Challenge ::
Could you rewrite the material below, replacing "catalogue / barcode" with "catalog number" everywhere it occurs and changing nothing else?

Records for processing ::
============================================================
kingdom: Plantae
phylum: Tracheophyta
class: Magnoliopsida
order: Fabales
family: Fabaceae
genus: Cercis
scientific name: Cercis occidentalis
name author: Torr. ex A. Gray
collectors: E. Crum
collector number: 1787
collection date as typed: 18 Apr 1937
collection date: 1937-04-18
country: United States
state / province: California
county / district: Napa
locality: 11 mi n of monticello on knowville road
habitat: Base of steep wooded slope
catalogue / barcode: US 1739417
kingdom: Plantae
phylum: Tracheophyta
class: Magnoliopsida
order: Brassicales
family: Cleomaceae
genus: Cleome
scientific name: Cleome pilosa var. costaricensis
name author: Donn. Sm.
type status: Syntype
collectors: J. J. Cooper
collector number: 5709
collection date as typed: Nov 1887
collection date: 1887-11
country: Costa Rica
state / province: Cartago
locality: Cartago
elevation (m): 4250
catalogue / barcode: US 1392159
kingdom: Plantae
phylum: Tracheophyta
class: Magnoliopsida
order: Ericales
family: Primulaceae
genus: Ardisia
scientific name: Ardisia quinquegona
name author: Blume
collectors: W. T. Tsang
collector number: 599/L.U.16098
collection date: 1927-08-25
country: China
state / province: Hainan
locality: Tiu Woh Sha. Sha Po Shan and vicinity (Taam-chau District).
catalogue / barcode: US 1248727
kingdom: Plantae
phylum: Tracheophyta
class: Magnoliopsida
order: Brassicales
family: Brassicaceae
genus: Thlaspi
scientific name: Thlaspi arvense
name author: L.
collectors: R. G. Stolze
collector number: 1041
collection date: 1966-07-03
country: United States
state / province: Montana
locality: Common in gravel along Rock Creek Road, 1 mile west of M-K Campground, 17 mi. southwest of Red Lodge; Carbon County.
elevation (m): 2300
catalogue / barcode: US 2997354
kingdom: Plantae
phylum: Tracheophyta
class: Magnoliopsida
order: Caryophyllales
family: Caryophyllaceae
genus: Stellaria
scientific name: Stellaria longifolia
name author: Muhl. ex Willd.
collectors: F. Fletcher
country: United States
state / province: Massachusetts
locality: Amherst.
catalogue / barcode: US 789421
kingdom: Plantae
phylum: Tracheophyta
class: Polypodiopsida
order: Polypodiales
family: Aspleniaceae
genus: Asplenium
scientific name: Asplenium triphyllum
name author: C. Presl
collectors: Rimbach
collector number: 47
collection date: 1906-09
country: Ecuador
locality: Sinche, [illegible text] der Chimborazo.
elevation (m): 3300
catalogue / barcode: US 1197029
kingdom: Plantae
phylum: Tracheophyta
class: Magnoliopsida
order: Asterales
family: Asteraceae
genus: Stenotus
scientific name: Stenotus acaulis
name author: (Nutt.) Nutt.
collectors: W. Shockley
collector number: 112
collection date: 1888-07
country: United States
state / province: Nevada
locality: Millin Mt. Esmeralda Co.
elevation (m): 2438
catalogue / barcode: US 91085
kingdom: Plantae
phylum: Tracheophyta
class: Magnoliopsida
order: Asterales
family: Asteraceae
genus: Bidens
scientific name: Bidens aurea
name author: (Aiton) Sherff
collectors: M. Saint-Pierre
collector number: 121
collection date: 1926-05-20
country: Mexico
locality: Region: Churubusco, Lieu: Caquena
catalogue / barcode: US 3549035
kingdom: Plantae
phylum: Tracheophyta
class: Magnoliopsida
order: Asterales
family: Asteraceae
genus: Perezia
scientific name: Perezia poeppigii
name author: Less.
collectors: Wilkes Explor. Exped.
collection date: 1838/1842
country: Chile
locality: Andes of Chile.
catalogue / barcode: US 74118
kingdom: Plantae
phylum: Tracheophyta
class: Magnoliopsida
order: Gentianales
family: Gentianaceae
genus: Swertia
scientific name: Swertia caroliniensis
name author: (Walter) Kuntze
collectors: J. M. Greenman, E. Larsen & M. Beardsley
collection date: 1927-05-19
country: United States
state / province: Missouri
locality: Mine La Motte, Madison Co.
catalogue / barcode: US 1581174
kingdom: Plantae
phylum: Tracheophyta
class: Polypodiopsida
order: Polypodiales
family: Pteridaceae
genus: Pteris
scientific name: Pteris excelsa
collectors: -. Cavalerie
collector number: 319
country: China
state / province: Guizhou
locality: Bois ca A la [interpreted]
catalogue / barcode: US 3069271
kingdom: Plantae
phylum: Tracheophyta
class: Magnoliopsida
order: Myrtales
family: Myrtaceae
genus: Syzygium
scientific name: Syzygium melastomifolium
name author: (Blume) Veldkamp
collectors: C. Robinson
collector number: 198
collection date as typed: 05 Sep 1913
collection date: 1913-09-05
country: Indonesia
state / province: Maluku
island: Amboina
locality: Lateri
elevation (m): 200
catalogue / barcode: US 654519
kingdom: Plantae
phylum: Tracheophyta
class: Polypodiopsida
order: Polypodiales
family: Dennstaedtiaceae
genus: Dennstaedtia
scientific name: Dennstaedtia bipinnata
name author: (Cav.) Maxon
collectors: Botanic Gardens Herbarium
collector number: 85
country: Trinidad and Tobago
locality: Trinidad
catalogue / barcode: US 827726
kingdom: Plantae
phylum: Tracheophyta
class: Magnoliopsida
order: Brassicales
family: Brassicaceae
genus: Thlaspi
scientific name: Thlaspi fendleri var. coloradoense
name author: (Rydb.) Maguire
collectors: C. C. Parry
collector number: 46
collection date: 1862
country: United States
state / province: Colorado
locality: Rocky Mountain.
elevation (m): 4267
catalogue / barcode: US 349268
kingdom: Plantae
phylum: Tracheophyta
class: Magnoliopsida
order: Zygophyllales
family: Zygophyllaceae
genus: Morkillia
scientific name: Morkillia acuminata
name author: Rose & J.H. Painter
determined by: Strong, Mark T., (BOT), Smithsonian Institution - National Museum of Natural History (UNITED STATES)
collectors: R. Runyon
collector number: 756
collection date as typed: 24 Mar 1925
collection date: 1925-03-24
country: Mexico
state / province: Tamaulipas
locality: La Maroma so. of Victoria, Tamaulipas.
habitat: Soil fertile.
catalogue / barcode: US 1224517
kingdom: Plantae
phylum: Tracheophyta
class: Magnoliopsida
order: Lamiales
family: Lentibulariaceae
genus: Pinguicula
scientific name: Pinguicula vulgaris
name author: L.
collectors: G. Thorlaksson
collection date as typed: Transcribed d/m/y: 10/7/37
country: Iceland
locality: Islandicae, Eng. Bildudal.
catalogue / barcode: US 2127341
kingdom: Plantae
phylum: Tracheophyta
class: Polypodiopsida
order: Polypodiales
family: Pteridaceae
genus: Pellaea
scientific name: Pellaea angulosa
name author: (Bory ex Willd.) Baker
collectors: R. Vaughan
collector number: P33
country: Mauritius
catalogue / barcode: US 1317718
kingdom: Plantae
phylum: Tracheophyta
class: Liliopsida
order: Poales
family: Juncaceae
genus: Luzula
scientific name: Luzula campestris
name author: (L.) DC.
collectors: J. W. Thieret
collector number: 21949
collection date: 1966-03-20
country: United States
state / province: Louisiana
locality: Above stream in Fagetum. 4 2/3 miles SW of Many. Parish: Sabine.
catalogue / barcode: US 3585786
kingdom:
============================================================
Solution to this task ::
kingdom: Plantae
phylum: Tracheophyta
class: Magnoliopsida
order: Fabales
family: Fabaceae
genus: Cercis
scientific name: Cercis occidentalis
name author: Torr. ex A. Gray
collectors: E. Crum
collector number: 1787
collection date as typed: 18 Apr 1937
collection date: 1937-04-18
country: United States
state / province: California
county / district: Napa
locality: 11 mi n of monticello on knowville road
habitat: Base of steep wooded slope
catalog number: US 1739417
kingdom: Plantae
phylum: Tracheophyta
class: Magnoliopsida
order: Brassicales
family: Cleomaceae
genus: Cleome
scientific name: Cleome pilosa var. costaricensis
name author: Donn. Sm.
type status: Syntype
collectors: J. J. Cooper
collector number: 5709
collection date as typed: Nov 1887
collection date: 1887-11
country: Costa Rica
state / province: Cartago
locality: Cartago
elevation (m): 4250
catalog number: US 1392159
kingdom: Plantae
phylum: Tracheophyta
class: Magnoliopsida
order: Ericales
family: Primulaceae
genus: Ardisia
scientific name: Ardisia quinquegona
name author: Blume
collectors: W. T. Tsang
collector number: 599/L.U.16098
collection date: 1927-08-25
country: China
state / province: Hainan
locality: Tiu Woh Sha. Sha Po Shan and vicinity (Taam-chau District).
catalog number: US 1248727
kingdom: Plantae
phylum: Tracheophyta
class: Magnoliopsida
order: Brassicales
family: Brassicaceae
genus: Thlaspi
scientific name: Thlaspi arvense
name author: L.
collectors: R. G. Stolze
collector number: 1041
collection date: 1966-07-03
country: United States
state / province: Montana
locality: Common in gravel along Rock Creek Road, 1 mile west of M-K Campground, 17 mi. southwest of Red Lodge; Carbon County.
elevation (m): 2300
catalog number: US 2997354
kingdom: Plantae
phylum: Tracheophyta
class: Magnoliopsida
order: Caryophyllales
family: Caryophyllaceae
genus: Stellaria
scientific name: Stellaria longifolia
name author: Muhl. ex Willd.
collectors: F. Fletcher
country: United States
state / province: Massachusetts
locality: Amherst.
catalog number: US 789421
kingdom: Plantae
phylum: Tracheophyta
class: Polypodiopsida
order: Polypodiales
family: Aspleniaceae
genus: Asplenium
scientific name: Asplenium triphyllum
name author: C. Presl
collectors: Rimbach
collector number: 47
collection date: 1906-09
country: Ecuador
locality: Sinche, [illegible text] der Chimborazo.
elevation (m): 3300
catalog number: US 1197029
kingdom: Plantae
phylum: Tracheophyta
class: Magnoliopsida
order: Asterales
family: Asteraceae
genus: Stenotus
scientific name: Stenotus acaulis
name author: (Nutt.) Nutt.
collectors: W. Shockley
collector number: 112
collection date: 1888-07
country: United States
state / province: Nevada
locality: Millin Mt. Esmeralda Co.
elevation (m): 2438
catalog number: US 91085
kingdom: Plantae
phylum: Tracheophyta
class: Magnoliopsida
order: Asterales
family: Asteraceae
genus: Bidens
scientific name: Bidens aurea
name author: (Aiton) Sherff
collectors: M. Saint-Pierre
collector number: 121
collection date: 1926-05-20
country: Mexico
locality: Region: Churubusco, Lieu: Caquena
catalog number: US 3549035
kingdom: Plantae
phylum: Tracheophyta
class: Magnoliopsida
order: Asterales
family: Asteraceae
genus: Perezia
scientific name: Perezia poeppigii
name author: Less.
collectors: Wilkes Explor. Exped.
collection date: 1838/1842
country: Chile
locality: Andes of Chile.
catalog number: US 74118
kingdom: Plantae
phylum: Tracheophyta
class: Magnoliopsida
order: Gentianales
family: Gentianaceae
genus: Swertia
scientific name: Swertia caroliniensis
name author: (Walter) Kuntze
collectors: J. M. Greenman, E. Larsen & M. Beardsley
collection date: 1927-05-19
country: United States
state / province: Missouri
locality: Mine La Motte, Madison Co.
catalog number: US 1581174
kingdom: Plantae
phylum: Tracheophyta
class: Polypodiopsida
order: Polypodiales
family: Pteridaceae
genus: Pteris
scientific name: Pteris excelsa
collectors: -. Cavalerie
collector number: 319
country: China
state / province: Guizhou
locality: Bois ca A la [interpreted]
catalog number: US 3069271
kingdom: Plantae
phylum: Tracheophyta
class: Magnoliopsida
order: Myrtales
family: Myrtaceae
genus: Syzygium
scientific name: Syzygium melastomifolium
name author: (Blume) Veldkamp
collectors: C. Robinson
collector number: 198
collection date as typed: 05 Sep 1913
collection date: 1913-09-05
country: Indonesia
state / province: Maluku
island: Amboina
locality: Lateri
elevation (m): 200
catalog number: US 654519
kingdom: Plantae
phylum: Tracheophyta
class: Polypodiopsida
order: Polypodiales
family: Dennstaedtiaceae
genus: Dennstaedtia
scientific name: Dennstaedtia bipinnata
name author: (Cav.) Maxon
collectors: Botanic Gardens Herbarium
collector number: 85
country: Trinidad and Tobago
locality: Trinidad
catalog number: US 827726
kingdom: Plantae
phylum: Tracheophyta
class: Magnoliopsida
order: Brassicales
family: Brassicaceae
genus: Thlaspi
scientific name: Thlaspi fendleri var. coloradoense
name author: (Rydb.) Maguire
collectors: C. C. Parry
collector number: 46
collection date: 1862
country: United States
state / province: Colorado
locality: Rocky Mountain.
elevation (m): 4267
catalog number: US 349268
kingdom: Plantae
phylum: Tracheophyta
class: Magnoliopsida
order: Zygophyllales
family: Zygophyllaceae
genus: Morkillia
scientific name: Morkillia acuminata
name author: Rose & J.H. Painter
determined by: Strong, Mark T., (BOT), Smithsonian Institution - National Museum of Natural History (UNITED STATES)
collectors: R. Runyon
collector number: 756
collection date as typed: 24 Mar 1925
collection date: 1925-03-24
country: Mexico
state / province: Tamaulipas
locality: La Maroma so. of Victoria, Tamaulipas.
habitat: Soil fertile.
catalog number: US 1224517
kingdom: Plantae
phylum: Tracheophyta
class: Magnoliopsida
order: Lamiales
family: Lentibulariaceae
genus: Pinguicula
scientific name: Pinguicula vulgaris
name author: L.
collectors: G. Thorlaksson
collection date as typed: Transcribed d/m/y: 10/7/37
country: Iceland
locality: Islandicae, Eng. Bildudal.
catalog number: US 2127341
kingdom: Plantae
phylum: Tracheophyta
class: Polypodiopsida
order: Polypodiales
family: Pteridaceae
genus: Pellaea
scientific name: Pellaea angulosa
name author: (Bory ex Willd.) Baker
collectors: R. Vaughan
collector number: P33
country: Mauritius
catalog number: US 1317718
kingdom: Plantae
phylum: Tracheophyta
class: Liliopsida
order: Poales
family: Juncaceae
genus: Luzula
scientific name: Luzula campestris
name author: (L.) DC.
collectors: J. W. Thieret
collector number: 21949
collection date: 1966-03-20
country: United States
state / province: Louisiana
locality: Above stream in Fagetum. 4 2/3 miles SW of Many. Parish: Sabine.
catalog number: US 3585786
kingdom:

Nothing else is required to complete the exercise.